New translation causes controversy and publishing pushup -- but will that translate into sales?

Improbable as it may seem, last month's British publication of Aesop: The Complete Fables created a giant stir, with a beaver doing a star turn. Sort of. Reuters, the New York Times, NPR -- not to mention Rush Limbaugh and Comedy Central -- found the new edition of the Greek fabulist's fables so worthy of attention that Penguin Classics has responded by moving up the American publication of the book from its original July release date to February 24, with books shipping in the next few days. The house has upped the print run, too, from 3000 to 8000, an unusually high number for a Penguin Classic.

So what's causing the buzz? Yes, folks, a beaver, but not your average tree-chawing beaver. This one mutilates his own genitals in order to escape capture, and he is just one creature in Robert and Olivia Temple's new, uncensored translation that now includes 100 stories not previously found among what had been somewhat bowdlerized translations from Aesop's 6th-century B.C. tales. The translators discovered the new fables by returning to the last known version of the Greek text, published in 1927. "A beaver's genitals serve, it is said, to cure certain ailments," reads one of the new tales. "When he sees himself about to be caught, he will bite off his own parts, throw them, and thus save his own life. Moral: Among men also, those are wise who, if attacked for their money, will sacrifice it rather than lose their lives." Other tales examine adrogynous hyenas and a "camel who shat in the river."

Penguin director of academic marketing and sales Dan Lundy told PW he's rather surprised by the attention the new translation has received. "It's funny what people pick up on," he said. The house's decision for the new translation originally came from a desire to finally supplant the 1954 Penguin Classic translated by S.A. Hanford, which sells about 2000 copies per year.
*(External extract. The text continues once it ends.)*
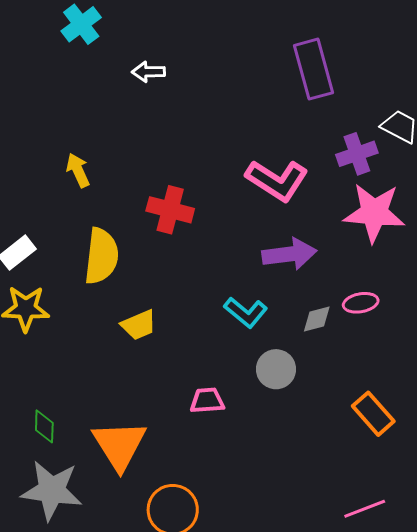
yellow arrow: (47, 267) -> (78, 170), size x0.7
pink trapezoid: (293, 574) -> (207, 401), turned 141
"We were all aware that a 1954 edition came from an entirely different era in regard to its approach toward Aesop," said Ed Iwanicki, director of group publishing at Penguin Classics.

And perhaps the racier anecdotes in this new Aesop will spark some extra sales. "It seems like the type of thing that the more literary types will want, as well as the Gen-Xers," said Dawn Bailey, publicist for Vero Beach (Fla.) Book Center.